Le bilan humain de la catastrophe de Tchernobyl
d'avril 1986 a été définitivement figé
avec le rapport adopté en 2006 par l'ONU et les gouvernements
biélorusse, russe et ukrainien. Ce bilan minore considérablement
le nombre de victimes, car il " ignore " de nombreuses
séquelles constatées chez les millions de personnes
exposées aux retombées radioactives et chez les
800 000 " liquidateurs " de l'accident.

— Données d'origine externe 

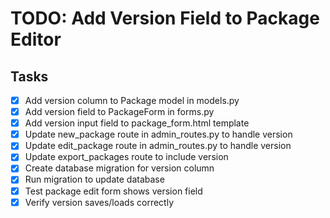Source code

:# TODO: Add Version Field to Package Editor

## Tasks
- [x] Add version column to Package model in models.py
- [x] Add version field to PackageForm in forms.py
- [x] Add version input field to package_form.html template
- [x] Update new_package route in admin_routes.py to handle version
- [x] Update edit_package route in admin_routes.py to handle version
- [x] Update export_packages route to include version
- [x] Create database migration for version column
- [x] Run migration to update database
- [x] Test package edit form shows version field
- [x] Verify version saves/loads correctly
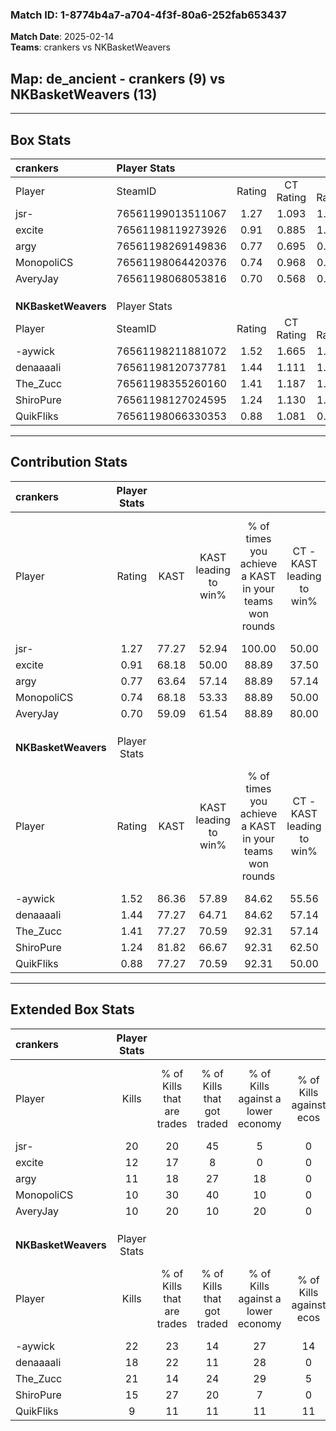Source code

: ### Match ID: 1-8774b4a7-a704-4f3f-80a6-252fab653437  
**Match Date**: 2025-02-14  
**Teams**: crankers vs NKBasketWeavers  

## **Map**: de_ancient - crankers (9) vs NKBasketWeavers (13)  
---  

## Box Stats  

| **crankers**        | Player Stats      |        |           |          |       |      |       |         |        |      |     |
| :- | :- | :-: | :-: | :-: | :-: | :-: | :-: | :-: | :-: | :-: | :-: |
| Player              | SteamID           | Rating | CT Rating | T Rating | KAST  | ADR  | Kills | Assists | Deaths | K/D  | HS% |
| jsr-                | 76561199013511067 |  1.27  |   1.093   |  1.596   | 77.27 | 91.8 |  20   |    5    |   19   | 1.05 | 55  |
| excite              | 76561198119273926 |  0.91  |   0.885   |  1.181   | 68.18 | 71.4 |  12   |    3    |   15   | 0.80 | 66  |
| argy                | 76561198269149836 |  0.77  |   0.695   |  0.993   | 63.64 | 66.4 |  11   |    3    |   17   | 0.65 | 45  |
| MonopoliCS          | 76561198064420376 |  0.74  |   0.968   |  0.736   | 68.18 | 52.5 |  10   |    7    |   17   | 0.59 | 80  |
| AveryJay            | 76561198068053816 |  0.70  |   0.568   |  0.910   | 59.09 | 64.2 |  10   |    4    |   17   | 0.59 | 10  |
|                     |                   |        |           |          |       |      |       |         |        |      |     |
|                     |                   |        |           |          |       |      |       |         |        |      |     |
|                     |                   |        |           |          |       |      |       |         |        |      |     |
| **NKBasketWeavers** | Player Stats      |        |           |          |       |      |       |         |        |      |     |
| Player              | SteamID           | Rating | CT Rating | T Rating | KAST  | ADR  | Kills | Assists | Deaths | K/D  | HS% |
| -aywick             | 76561198211881072 |  1.52  |   1.665   |  1.622   | 86.36 | 77.5 |  22   |    1    |   12   | 1.83 | 36  |
| denaaaali           | 76561198120737781 |  1.44  |   1.111   |  1.720   | 77.27 | 93.1 |  18   |    6    |   9    | 2.00 | 66  |
| The_Zucc            | 76561198355260160 |  1.41  |   1.187   |  1.824   | 77.27 | 88.4 |  21   |    4    |   14   | 1.50 | 38  |
| ShiroPure           | 76561198127024595 |  1.24  |   1.130   |  1.473   | 81.82 | 87.9 |  15   |   12    |   14   | 1.07 | 60  |
| QuikFliks           | 76561198066330353 |  0.88  |   1.081   |  0.897   | 77.27 | 62.1 |   9   |   10    |   14   | 0.64 | 22  |
---  

## Contribution Stats  

| **crankers**        | Player Stats |       |                      |                                                        |                           |                                                             |                          |                                                            |
| :- | :-: | :-: | :-: | :-: | :-: | :-: | :-: | :-: |
| Player              |    Rating    | KAST  | KAST leading to win% | % of times you achieve a KAST in your teams won rounds | CT - KAST leading to win% | CT - % of times you achieve a KAST in your teams won rounds | T - KAST leading to win% | T - % of times you achieve a KAST in your teams won rounds |
| jsr-                |     1.27     | 77.27 |        52.94         |                         100.00                         |           50.00           |                           100.00                            |          55.56           |                           100.00                           |
| excite              |     0.91     | 68.18 |        50.00         |                         88.89                          |           37.50           |                            75.00                            |          62.50           |                           100.00                           |
| argy                |     0.77     | 63.64 |        57.14         |                         88.89                          |           57.14           |                           100.00                            |          57.14           |                           80.00                            |
| MonopoliCS          |     0.74     | 68.18 |        53.33         |                         88.89                          |           50.00           |                           100.00                            |          57.14           |                           80.00                            |
| AveryJay            |     0.70     | 59.09 |        61.54         |                         88.89                          |           80.00           |                           100.00                            |          50.00           |                           80.00                            |
|                     |              |       |                      |                                                        |                           |                                                             |                          |                                                            |
|                     |              |       |                      |                                                        |                           |                                                             |                          |                                                            |
|                     |              |       |                      |                                                        |                           |                                                             |                          |                                                            |
| **NKBasketWeavers** | Player Stats |       |                      |                                                        |                           |                                                             |                          |                                                            |
| Player              |    Rating    | KAST  | KAST leading to win% | % of times you achieve a KAST in your teams won rounds | CT - KAST leading to win% | CT - % of times you achieve a KAST in your teams won rounds | T - KAST leading to win% | T - % of times you achieve a KAST in your teams won rounds |
| -aywick             |     1.52     | 86.36 |        57.89         |                         84.62                          |           55.56           |                           100.00                            |          60.00           |                           75.00                            |
| denaaaali           |     1.44     | 77.27 |        64.71         |                         84.62                          |           57.14           |                            80.00                            |          70.00           |                           87.50                            |
| The_Zucc            |     1.41     | 77.27 |        70.59         |                         92.31                          |           57.14           |                            80.00                            |          80.00           |                           100.00                           |
| ShiroPure           |     1.24     | 81.82 |        66.67         |                         92.31                          |           62.50           |                           100.00                            |          70.00           |                           87.50                            |
| QuikFliks           |     0.88     | 77.27 |        70.59         |                         92.31                          |           50.00           |                            80.00                            |          88.89           |                           100.00                           |
---  

## Extended Box Stats  

| **crankers**        | Player Stats |                            |                            |                                    |                         |                              |                                 |        |                             |                                     |                          |                               |                            |
| :- | :-: | :-: | :-: | :-: | :-: | :-: | :-: | :-: | :-: | :-: | :-: | :-: | :-: |
| Player              |    Kills     | % of Kills that are trades | % of Kills that got traded | % of Kills against a lower economy | % of Kills against ecos | % of Kills that are flawless | % of Kills that are close duels | Deaths | % of Deaths that get traded | % of Deaths against a lower economy | % of Deaths against ecos | % of Deaths that are flawless | % of Deaths that are close |
| jsr-                |      20      |             20             |             45             |                 5                  |            0            |              65              |               10                |   19   |             11              |                  5                  |            0             |              53               |             5              |
| excite              |      12      |             17             |             8              |                 0                  |            0            |              75              |                0                |   15   |             20              |                  7                  |            0             |              67               |             7              |
| argy                |      11      |             18             |             27             |                 18                 |            0            |              18              |                9                |   17   |             12              |                  0                  |            0             |              59               |             24             |
| MonopoliCS          |      10      |             30             |             40             |                 10                 |            0            |              80              |               20                |   17   |             35              |                  6                  |            0             |              53               |             6              |
| AveryJay            |      10      |             20             |             10             |                 20                 |            0            |              50              |                0                |   17   |              6              |                  0                  |            0             |              65               |             12             |
|                     |              |                            |                            |                                    |                         |                              |                                 |        |                             |                                     |                          |                               |                            |
|                     |              |                            |                            |                                    |                         |                              |                                 |        |                             |                                     |                          |                               |                            |
|                     |              |                            |                            |                                    |                         |                              |                                 |        |                             |                                     |                          |                               |                            |
| **NKBasketWeavers** | Player Stats |                            |                            |                                    |                         |                              |                                 |        |                             |                                     |                          |                               |                            |
| Player              |    Kills     | % of Kills that are trades | % of Kills that got traded | % of Kills against a lower economy | % of Kills against ecos | % of Kills that are flawless | % of Kills that are close duels | Deaths | % of Deaths that get traded | % of Deaths against a lower economy | % of Deaths against ecos | % of Deaths that are flawless | % of Deaths that are close |
| -aywick             |      22      |             23             |             14             |                 27                 |           14            |              45              |                9                |   12   |             42              |                  8                  |            0             |              92               |             0              |
| denaaaali           |      18      |             22             |             11             |                 28                 |            0            |              56              |               17                |   9    |             11              |                 11                  |            0             |              56               |             0              |
| The_Zucc            |      21      |             14             |             24             |                 29                 |            5            |              57              |               10                |   14   |             36              |                  0                  |            0             |              57               |             14             |
| ShiroPure           |      15      |             27             |             20             |                 7                  |            0            |              73              |               13                |   14   |             21              |                 14                  |            7             |              50               |             14             |
| QuikFliks           |      9       |             11             |             11             |                 11                 |           11            |              67              |                0                |   14   |             29              |                  7                  |            0             |              50               |             7              |
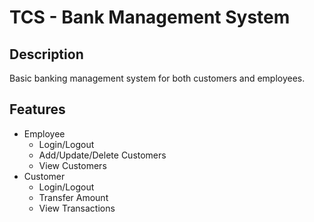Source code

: # TCS - Bank Management System

## Description

Basic banking management system for both customers and employees.

## Features

- Employee
  - Login/Logout
  - Add/Update/Delete Customers
  - View Customers
- Customer
  - Login/Logout
  - Transfer Amount
  - View Transactions
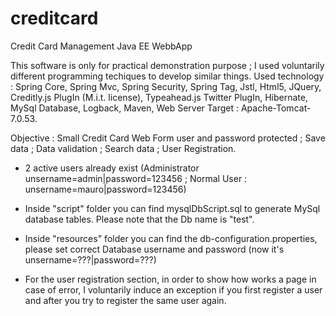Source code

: # creditcard
Credit Card Management Java EE WebbApp

This software is only for practical demonstration purpose ; I used voluntarily different programming techiques to develop similar
things. Used technology  : Spring Core, Spring Mvc, Spring Security, Spring Tag, Jstl, Html5, JQuery, Creditly.js PlugIn (M.i.t. license),
Typeahead.js Twitter PlugIn, Hibernate, MySql Database, Logback, Maven, Web Server Target : Apache-Tomcat-7.0.53.

Objective : Small Credit Card Web Form user and password protected ; Save data ; Data validation ; Search data ; User Registration.

- 2 active users already exist (Administrator unsername=admin|password=123456 ; Normal User : unsername=mauro|password=123456)

- Inside "script" folder you can find mysqlDbScript.sql to generate MySql database tables. Please note that the Db name is "test".

- Inside "resources" folder you can find the db-configuration.properties, please set correct Database username and password
(now it's unsername=???|password=???)

- For the user registration section, in order to show how works a page in case of error, I voluntarily induce an exception
if you first register a user and after you try to register the same user again.

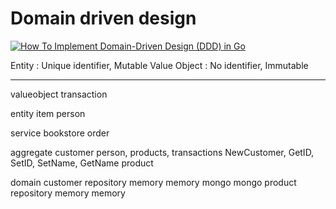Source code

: # Domain driven design

[![How To Implement Domain-Driven Design (DDD) in Go](https://img.youtube.com/vi/6zuJXIbOyhs/0.jpg)](https://www.youtube.com/watch?v=6zuJXIbOyhs)

Entity : Unique identifier, Mutable
Value Object : No identifier, Immutable

---

valueobject
    transaction

entity
    item
    person

service
    bookstore
    order

aggregate
    customer
        person, products, transactions
        NewCustomer, GetID, SetID, SetName, GetName
    product

domain
    customer
        repository
        memory
            memory
        mongo
            mongo
    product
        repository
        memory
            memory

Et, en octobre
2011 un expert russe qui avait coordonné la rédaction
de ce rapport a affirmé au Japon que la santé de
la population touchée par les rejets radioactifs de la
catastrophe de Fukushima, en mars 2011, ne serait pas affectée...
Comment expliquer cette scandaleuse culture du déni des
effets de la radioactivité ? En se plongeant dans les archives,
en remontant aux premiers usages intensifs des rayons X et du
radium. C'est ce qu'a fait Yves Lenoir pour ce livre où
il retrace la surprenante histoire de la construction progressive
d'un système international de protection radiologique hors
normes au sein de l'ONU, qui minore systématiquement les
risques et les dégâts des activités nucléaires.
On apprend ainsi comment les promesses de l'" énergie
atomique " civile ont fait l'objet dans les années
1950 d'une intense propagande au niveau mondial : non seulement
cette énergie satisfera sans danger les besoins de l'humanité,
mais l'usage généralisé de faibles doses
de radioactivité permettra de décupler la production
agricole ! Surtout, Yves Lenoir révèle que les normes
de protection des travailleurs de l'énergie atomique ou
des populations qui pourraient être exposées après
un accident nucléaire ont été définies
par une poignée d'experts, en dehors de tout contrôle
démocratique. Il explique leurs méthodes pour construire
une " vérité officielle " minimisant les
conséquences de Tchernobyl. Et comment ces procédés
ont été mis en oeuvre, en accéléré,
après Fukushima. Une remarquable enquête historique,
riche de nombreuses révélations.
Yves Lenoir,
ingénieur de formation, suit les questions nucléaires
depuis sa participation à un groupe interministériel
sur les déchets radioactifs en 1974-1975. Il est aujourd'hui
président de l'association Enfants de Tchernobyl Belarus, créée
en 2001 pour financer un organisme indépendant de protection
radiologique du Belarus, l'Institut Belrad basé à Minsk.